One of the reasons why any Virtual Reality headset requires a fairly powerful graphics card is because, in VR, a scene needs to be rendered twice from slightly different angles in order to create the illusion of a 3D / stereoscopic image. However, Microsoft Research has developed a new algorithmic system called “FlashBack”, designed to lower the system requirements of VR and boost performance. FlashBack is said to improve VR performance on pretty much any system, from mobile phones to desktop PCs and laptops. Reportedly, FlashBack can contribute to huge performance gains on mobile devices, and can deliver up to 8-times the frame rate, 15x latency reduction, and up to 97x reduction in energy requirements.
Now, the way FlashBack works is by eliminating the need for a scene to be rendered in VR in real time, and thus taking some load off the graphics card / chip. Instead of relying on the GPU in real time, FlashBack caches pre-rendered frames which are then displayed in accordance with the user’s actions. FlashBack can even pre-render dynamic (moving) objects in what Microsoft calls “mega-frames”. These mega-frames are stored in the graphics card VRAM, the system’s RAM, or the system storage (SSD / Flash), and are displayed based on the user’s position in the virtual environment.

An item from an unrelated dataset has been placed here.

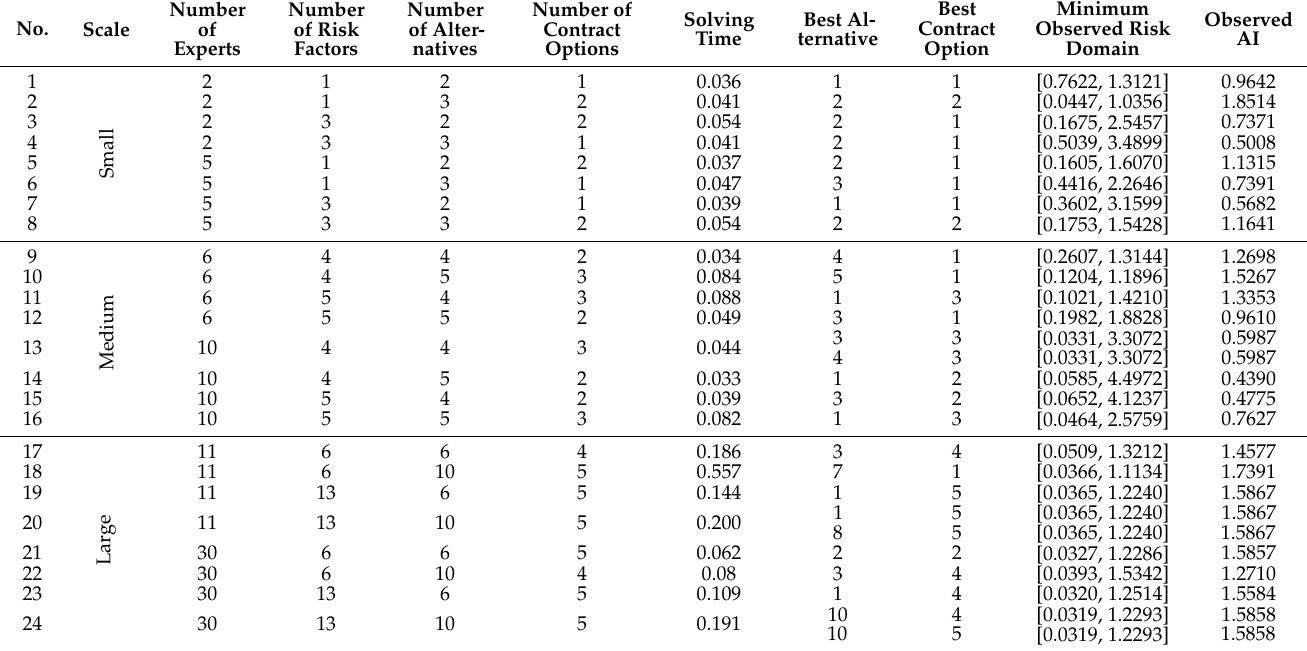
Table 8. Results of solving numerical experiments using the proposed hybrid AHP and theory of evidence algorithm.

Interestingly enough, FlashBack pre-renders and compresses multiple “mega-frames”, but only displays and decompresses the mega-frames that are more likely to be shown in VR at a given time. This saves up a lot of storage / memory, as a decoded 4K texture can use up to 8 MB of memory whereas a compressed counterpart requires only about 100 KB of storage.
This is not to say that FlashBack doesn’t have shortcomings, and one of the most evident limitations is that the system can only render so many mega-frames (dynamic objects) simultaneously. Nevertheless, Microsoft’s FlashBack system represents the Redmond giant’s efforts to make VR accessible to more consumers, and the system is bound to improve in time. However, it is not the only system aiming for the said goal, and other developers have been working on achieving higher performance in Virtual Reality using other rendering methods such as Tessellation and Vertex Displacement. Needless to say, while 2016 is the year of VR, 2017 could become the year of VR for many more enthusiasts.